Advice Hub

Durability Advice of HealthyStep Devices

Patients (and practitioners) often ask “How long will my insoles last”; or raise concerns about signs of wear on the devices. It is important that we as clinicians can offer an honest answer. Good information as in all aspects of treatments help to manage patient expectations.

It is important that the orthosis you provide is of appropriate durability to the presenting problem. For a diagnosis with short term symptoms with resolution expected over the short term, good insole durability is not that important. For someone with a long term dysfunction that may require a lifetime of intervention, good durability is essential. 

Remember it is often desirable, and even necessary to change a prescription over time. I can’t emphasise enough the importance of this aspect in MSK treatment. The most common reason for adjustment is that the original problems are improving, the tissues healing and strengthening so that the original prescription on the foot orthosis has become excessive. High durability insoles can be far more difficult to adjust to accommodate changes.

The image above is of a pair of Evolve+ after 400 miles supplied by our UK age group triathlete Giles Heaman.  Read Giles’ blog here

There are a number of factors that affect durability, and these will each influence how you answer the patients question of how long the insole will last:

  • Material  – the orthosis is made of
  • If the patient does wet/dirty jobs with the insoles on.
  • Mass  – size of the patient in relation to the size of the insole
  • How often insoles are likely to be moved from shoe to shoe.
  • Activity  – levels of the patient.

For those readers that like acronyms, how about ME(N)TAL ?

Factors That Affect Insole Durability

 M Material
(N) Weight/Mass (in Newtons)
TTransference of the devices from show to shoe
ALActivity Levels

A piece of information given by Martyn Shorten (well-known research Biomechanist, who is well published on footwear science) to a question from myself at the 2018 Staffordshire conference on clinical biomechanics gives us a clue as what stresses our orthoses. This is as yet unpublished data but confirmed my suspicions. Foot orthoses interact far more closely with the shoe not the foot! This means the top of orthoses will be subjected to the same stresses that the insock of the shoe sustains from the foot movement inside the shoe.
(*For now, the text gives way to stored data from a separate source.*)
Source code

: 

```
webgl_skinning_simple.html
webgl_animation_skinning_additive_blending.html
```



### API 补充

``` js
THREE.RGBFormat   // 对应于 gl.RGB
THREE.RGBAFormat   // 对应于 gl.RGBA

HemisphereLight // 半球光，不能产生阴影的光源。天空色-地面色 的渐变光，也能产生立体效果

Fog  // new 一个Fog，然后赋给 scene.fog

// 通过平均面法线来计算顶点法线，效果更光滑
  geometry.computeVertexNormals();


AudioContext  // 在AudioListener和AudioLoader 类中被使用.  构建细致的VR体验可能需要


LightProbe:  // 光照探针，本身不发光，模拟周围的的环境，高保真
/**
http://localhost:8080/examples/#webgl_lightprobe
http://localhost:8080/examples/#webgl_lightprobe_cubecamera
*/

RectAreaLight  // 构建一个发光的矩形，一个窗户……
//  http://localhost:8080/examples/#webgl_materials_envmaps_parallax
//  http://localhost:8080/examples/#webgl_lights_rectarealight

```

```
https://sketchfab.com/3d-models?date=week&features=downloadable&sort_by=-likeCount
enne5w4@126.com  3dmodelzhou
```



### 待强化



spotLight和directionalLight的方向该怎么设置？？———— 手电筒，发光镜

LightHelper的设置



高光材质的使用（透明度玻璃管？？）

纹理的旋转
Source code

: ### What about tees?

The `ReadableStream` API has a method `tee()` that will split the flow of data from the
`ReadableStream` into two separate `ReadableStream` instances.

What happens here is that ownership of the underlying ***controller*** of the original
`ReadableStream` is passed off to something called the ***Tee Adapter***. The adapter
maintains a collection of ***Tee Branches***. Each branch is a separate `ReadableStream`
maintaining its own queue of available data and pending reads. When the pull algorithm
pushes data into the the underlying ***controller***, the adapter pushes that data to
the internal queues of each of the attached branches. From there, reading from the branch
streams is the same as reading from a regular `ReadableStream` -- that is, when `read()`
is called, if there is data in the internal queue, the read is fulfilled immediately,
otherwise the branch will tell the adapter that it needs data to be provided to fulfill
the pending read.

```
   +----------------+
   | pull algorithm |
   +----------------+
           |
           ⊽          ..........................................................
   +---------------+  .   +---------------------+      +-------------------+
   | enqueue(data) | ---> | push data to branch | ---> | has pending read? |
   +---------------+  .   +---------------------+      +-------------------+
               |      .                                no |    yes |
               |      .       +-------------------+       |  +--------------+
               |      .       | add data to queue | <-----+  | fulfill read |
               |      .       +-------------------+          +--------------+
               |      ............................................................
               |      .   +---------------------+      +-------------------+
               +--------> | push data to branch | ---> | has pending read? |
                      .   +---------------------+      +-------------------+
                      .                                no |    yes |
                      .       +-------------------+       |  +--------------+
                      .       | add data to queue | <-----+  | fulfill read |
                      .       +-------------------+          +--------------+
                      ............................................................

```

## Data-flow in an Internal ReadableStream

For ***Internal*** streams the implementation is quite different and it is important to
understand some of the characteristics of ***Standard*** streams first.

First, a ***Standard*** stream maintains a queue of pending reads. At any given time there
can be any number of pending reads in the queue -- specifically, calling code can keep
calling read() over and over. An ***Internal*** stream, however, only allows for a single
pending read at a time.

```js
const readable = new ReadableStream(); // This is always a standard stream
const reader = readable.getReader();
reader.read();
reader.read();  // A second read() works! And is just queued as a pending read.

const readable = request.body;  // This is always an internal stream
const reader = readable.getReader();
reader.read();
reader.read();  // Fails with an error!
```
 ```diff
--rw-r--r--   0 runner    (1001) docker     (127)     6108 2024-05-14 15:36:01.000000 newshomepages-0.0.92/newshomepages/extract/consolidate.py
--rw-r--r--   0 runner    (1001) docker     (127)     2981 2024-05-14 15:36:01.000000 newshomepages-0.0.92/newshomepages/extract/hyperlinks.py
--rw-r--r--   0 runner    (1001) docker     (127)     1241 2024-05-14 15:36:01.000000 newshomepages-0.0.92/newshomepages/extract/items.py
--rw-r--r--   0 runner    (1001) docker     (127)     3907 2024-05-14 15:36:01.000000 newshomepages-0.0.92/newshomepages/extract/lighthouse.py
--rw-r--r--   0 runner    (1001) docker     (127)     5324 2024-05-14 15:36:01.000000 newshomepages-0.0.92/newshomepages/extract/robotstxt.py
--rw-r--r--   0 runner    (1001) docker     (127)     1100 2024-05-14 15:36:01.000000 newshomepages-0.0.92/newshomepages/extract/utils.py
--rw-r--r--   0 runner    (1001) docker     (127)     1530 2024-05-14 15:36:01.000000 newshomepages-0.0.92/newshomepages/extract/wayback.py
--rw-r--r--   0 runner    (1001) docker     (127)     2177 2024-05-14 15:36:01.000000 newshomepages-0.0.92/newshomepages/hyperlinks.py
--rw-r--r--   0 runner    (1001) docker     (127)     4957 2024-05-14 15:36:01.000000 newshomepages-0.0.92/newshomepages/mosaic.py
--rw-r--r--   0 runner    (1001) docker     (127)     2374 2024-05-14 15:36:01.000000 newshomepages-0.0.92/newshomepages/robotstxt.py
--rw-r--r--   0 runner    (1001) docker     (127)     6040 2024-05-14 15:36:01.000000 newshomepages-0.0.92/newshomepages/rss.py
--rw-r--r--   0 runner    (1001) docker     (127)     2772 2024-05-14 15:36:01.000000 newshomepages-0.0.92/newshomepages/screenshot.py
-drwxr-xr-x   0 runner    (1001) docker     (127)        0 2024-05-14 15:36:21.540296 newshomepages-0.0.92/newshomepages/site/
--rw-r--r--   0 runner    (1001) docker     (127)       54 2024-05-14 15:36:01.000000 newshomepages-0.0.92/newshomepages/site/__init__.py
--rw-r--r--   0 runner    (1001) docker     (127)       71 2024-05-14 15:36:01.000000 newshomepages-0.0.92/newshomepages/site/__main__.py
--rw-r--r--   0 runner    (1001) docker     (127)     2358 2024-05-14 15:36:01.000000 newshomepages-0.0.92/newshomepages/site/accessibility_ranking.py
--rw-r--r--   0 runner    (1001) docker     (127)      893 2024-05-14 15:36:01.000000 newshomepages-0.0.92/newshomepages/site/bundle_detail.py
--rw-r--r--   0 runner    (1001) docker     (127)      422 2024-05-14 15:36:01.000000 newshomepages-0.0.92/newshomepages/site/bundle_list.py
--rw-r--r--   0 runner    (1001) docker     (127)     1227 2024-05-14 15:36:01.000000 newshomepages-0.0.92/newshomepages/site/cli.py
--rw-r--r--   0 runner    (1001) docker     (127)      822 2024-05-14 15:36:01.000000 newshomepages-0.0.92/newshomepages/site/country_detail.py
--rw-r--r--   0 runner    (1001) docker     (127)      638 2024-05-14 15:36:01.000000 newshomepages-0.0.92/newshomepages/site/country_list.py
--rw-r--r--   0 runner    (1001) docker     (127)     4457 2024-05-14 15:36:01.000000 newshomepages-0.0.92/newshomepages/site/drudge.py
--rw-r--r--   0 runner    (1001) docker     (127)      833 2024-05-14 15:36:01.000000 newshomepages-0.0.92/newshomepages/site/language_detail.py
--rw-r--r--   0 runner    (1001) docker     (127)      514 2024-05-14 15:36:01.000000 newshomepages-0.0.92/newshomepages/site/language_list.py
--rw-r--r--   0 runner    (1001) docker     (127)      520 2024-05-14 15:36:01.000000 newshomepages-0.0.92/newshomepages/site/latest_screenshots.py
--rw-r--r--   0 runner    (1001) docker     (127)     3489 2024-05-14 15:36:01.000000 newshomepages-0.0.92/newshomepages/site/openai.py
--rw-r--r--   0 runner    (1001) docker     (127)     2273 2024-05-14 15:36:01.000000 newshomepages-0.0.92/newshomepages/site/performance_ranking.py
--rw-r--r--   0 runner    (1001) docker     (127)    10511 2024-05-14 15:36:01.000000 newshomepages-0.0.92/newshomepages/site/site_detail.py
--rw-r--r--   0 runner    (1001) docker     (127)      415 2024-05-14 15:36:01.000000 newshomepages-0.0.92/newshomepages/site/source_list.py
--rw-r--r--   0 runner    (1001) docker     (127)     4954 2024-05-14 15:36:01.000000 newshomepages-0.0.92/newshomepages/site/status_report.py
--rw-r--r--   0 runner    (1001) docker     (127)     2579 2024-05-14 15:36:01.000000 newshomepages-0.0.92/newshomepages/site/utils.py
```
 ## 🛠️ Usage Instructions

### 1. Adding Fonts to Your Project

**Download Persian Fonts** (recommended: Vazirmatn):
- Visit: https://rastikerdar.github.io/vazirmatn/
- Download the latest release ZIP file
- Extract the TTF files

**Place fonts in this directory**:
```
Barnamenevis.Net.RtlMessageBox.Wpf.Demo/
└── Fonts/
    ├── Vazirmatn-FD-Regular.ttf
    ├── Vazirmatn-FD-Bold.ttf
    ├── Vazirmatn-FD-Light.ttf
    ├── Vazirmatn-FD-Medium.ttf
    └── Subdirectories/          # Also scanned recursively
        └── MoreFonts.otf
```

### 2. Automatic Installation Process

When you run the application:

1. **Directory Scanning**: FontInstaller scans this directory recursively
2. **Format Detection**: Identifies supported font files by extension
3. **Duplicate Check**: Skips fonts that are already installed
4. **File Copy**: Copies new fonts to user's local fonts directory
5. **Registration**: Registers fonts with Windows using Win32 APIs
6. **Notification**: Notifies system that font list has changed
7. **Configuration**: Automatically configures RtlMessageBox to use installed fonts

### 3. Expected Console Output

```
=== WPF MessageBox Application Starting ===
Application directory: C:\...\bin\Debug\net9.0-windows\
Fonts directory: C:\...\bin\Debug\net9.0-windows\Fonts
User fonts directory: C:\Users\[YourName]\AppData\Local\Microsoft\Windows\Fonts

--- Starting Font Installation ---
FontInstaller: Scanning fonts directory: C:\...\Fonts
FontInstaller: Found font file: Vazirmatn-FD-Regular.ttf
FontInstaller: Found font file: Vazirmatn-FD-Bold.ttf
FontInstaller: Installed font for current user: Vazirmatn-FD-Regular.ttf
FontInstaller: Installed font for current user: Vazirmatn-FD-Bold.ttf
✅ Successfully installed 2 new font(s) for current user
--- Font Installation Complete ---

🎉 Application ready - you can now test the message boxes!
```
There are certain points on insoles that will be particularly prone to surface wear. Heel cups are not only stressed during use, but also as the foot is taken in and out of the shoe. 

In foam material orthoses this often wrinkles the heel cup material. Top covers become worn most in the heel cup and forefoot areas as they are loaded with higher forces than the mid-sections of the orthoses. Often these areas will wear through long before the integrity of the insole support is lost. With higher arch-supporting prescriptions, where the arch is also significantly loaded instance there will tend to be worn over the arch covering material.

Warn the patient that these sorts of wear patterns are to be expected and they won’t worry about them. Point out that such wear is often useful is ascertaining whether the orthoses is doing what you want it to do, for indeed if stresses need to be moved or directed to certain points such wear patterns are very useful.